• **PASSAGE PROVIDED**
begin

Few-shot prompting Vs. Zero-shot prompting. Which approach and when?

1 day ago
4 min read

Providing examples in your prompt is a technique known as few-shot prompting. Examples can be a great way to quickly communicate what your desired response should look like - it can often be easier to show with a few examples rather than trying to describe it with words.

'Shots' is a term taken from the field of machine learning. Each shot is an example given to the model before it performs the task. We often refer to 'few-shot' and 'zero-shot' prompting (where you don't provide any examples at all).

Knowing when and how to supply examples is key to writing great prompts and getting better results from AI tools.

Let's see how it's done

I'll take my own advice and illustrate what each of these looks like with an example. Here, we'll use AI for a classification task: identifying the sentiment of a customer review.

Zero Shot:

Classify the sentiment of this review:
"The product arrived damaged and support was unhelpful."

Few Shot:

Classify the sentiment of these reviews as Positive, Negative, or Mixed.

Review: "Delivery was late but the item itself was great."
Sentiment: Mixed

Review: "Exactly what I ordered, arrived quickly."
Sentiment: Positive

Review: "The product arrived damaged and support was unhelpful."

end

• **ROWS**
begin

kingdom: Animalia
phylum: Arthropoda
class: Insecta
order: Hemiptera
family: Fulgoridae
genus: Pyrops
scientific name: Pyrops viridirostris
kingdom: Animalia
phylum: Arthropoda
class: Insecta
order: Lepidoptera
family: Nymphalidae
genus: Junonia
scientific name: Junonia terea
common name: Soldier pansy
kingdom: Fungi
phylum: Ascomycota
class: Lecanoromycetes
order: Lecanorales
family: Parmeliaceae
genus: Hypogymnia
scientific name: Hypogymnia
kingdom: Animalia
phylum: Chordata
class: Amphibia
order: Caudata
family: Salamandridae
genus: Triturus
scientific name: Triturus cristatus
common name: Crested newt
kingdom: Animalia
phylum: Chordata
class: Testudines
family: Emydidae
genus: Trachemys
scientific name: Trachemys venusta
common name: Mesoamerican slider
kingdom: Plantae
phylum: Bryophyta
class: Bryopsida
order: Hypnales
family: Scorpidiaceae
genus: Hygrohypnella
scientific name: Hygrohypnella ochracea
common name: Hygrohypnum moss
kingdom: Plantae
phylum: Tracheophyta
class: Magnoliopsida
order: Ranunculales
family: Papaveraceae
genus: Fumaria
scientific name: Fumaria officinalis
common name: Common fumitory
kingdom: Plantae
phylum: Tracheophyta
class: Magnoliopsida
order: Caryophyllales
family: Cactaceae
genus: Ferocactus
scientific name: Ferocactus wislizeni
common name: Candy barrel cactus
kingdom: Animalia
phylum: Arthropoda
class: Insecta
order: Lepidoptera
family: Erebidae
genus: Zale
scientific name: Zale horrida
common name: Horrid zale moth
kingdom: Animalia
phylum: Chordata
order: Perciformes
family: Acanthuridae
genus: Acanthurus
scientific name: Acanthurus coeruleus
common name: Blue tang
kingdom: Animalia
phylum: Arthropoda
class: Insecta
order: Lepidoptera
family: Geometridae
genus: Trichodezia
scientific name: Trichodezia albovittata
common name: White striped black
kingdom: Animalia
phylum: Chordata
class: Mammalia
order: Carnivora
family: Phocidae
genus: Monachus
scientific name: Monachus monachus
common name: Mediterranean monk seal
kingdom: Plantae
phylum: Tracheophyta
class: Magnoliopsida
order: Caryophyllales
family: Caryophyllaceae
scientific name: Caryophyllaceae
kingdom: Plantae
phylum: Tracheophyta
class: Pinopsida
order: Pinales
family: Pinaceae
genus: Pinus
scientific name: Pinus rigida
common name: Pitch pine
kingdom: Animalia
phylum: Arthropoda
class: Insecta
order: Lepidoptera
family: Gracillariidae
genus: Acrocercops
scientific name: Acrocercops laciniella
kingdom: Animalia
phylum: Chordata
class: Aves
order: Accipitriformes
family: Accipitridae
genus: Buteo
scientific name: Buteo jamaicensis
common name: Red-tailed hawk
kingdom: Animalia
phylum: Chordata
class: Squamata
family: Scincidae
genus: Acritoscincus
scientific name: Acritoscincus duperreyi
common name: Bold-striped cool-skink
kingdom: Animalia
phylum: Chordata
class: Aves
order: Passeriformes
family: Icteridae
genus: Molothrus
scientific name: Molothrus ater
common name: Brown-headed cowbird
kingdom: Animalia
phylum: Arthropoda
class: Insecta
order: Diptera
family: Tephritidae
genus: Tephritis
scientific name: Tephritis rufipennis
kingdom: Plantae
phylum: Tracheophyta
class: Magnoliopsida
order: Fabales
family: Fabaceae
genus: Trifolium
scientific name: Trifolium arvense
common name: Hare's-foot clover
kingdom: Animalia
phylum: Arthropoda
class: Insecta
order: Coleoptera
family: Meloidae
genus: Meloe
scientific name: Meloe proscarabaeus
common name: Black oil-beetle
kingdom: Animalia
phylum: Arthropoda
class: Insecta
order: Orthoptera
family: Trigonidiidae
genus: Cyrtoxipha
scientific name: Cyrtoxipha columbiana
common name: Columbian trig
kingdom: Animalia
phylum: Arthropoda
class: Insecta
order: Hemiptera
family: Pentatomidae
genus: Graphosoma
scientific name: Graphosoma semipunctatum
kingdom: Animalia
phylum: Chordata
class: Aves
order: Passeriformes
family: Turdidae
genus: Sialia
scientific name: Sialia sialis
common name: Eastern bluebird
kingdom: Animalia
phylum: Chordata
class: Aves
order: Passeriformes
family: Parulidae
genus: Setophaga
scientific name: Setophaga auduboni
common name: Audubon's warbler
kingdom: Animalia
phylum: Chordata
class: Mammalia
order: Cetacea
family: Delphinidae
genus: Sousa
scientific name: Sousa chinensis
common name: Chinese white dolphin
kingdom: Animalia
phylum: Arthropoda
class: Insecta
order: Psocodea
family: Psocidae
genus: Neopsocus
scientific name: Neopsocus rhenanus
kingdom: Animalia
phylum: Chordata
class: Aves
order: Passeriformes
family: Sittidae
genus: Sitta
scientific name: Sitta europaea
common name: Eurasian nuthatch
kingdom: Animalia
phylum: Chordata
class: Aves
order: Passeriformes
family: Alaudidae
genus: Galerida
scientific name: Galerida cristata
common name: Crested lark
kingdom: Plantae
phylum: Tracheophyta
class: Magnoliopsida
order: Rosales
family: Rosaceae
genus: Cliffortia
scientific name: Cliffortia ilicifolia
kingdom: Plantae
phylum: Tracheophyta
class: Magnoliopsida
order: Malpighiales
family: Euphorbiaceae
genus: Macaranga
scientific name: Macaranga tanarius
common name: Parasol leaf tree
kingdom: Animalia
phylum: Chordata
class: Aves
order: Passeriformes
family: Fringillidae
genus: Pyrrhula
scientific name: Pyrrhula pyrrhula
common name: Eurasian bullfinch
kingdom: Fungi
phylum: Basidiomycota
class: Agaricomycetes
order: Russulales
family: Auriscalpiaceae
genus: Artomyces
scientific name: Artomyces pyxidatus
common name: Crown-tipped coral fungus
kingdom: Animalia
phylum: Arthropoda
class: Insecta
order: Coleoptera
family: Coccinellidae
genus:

end

• **TASK INSTRUCTIONS**
(a) According to the piece on few-shot and zero-shot prompting, what is each "shot"?
(b) Resume the piece on few-shot and zero-shot prompting, starting right after its final line.

• **ANSWERS GIVEN**
(a) Each shot is an example given to the model before it performs the task.

(b)
Sentiment:

Why examples can be useful

To understand when and why examples can be a helpful addition, researchers tested what happens when random, wrong examples are given instead. What they found was that performance barely changed; the model was not primarily using the specific correct answers. The research identified three actual drivers of what makes examples useful:

Identifying the 'label space': seeing the range of possible outputs (e.g. Positive, Negative, Mixed)
Scoping the input distribution: exposure to what typical inputs look like
Learning the format and structure: the overall pattern of input --> output

What this tells us is that examples guide the model through structure and context, not factual recall. That's why even imperfect examples can still help, as long as they expose the model to the right output categories, realistic input patterns, and the format you expect.

When zero-shot is enough

Zero-shot is the right option for most everyday tasks. Modern AI models are trained through a process called instruction tuning. This helps the models to learn how to actually interpret instructions, and helps them to sensibly respond to task descriptions they have not encountered before.

Before instruction tuning became widespread, techniques like zero-shot chain-of-thought prompting were developed to help unlock reasoning in models that struggled with complex tasks. Kojima et al. (2022) showed that simply adding a phrase like 'Let's think step by step' could dramatically improve accuracy on multi-step reasoning problems. As instruction tuning has improved across successive model generations, this kind of hand-holding has become less necessary for most everyday use, though it can still be worth trying when working through particularly complex, multi-step problems.

Zero-shot works well when:

The task is clear and unambiguous
The expected output format is standard (a summary, a list, a translation)
You are working quickly, and consistency across many outputs is not critical
Enough context is already provided that a worked example would add nothing

For example:

Write a professional email and subject line for a message about a delayed project delivery.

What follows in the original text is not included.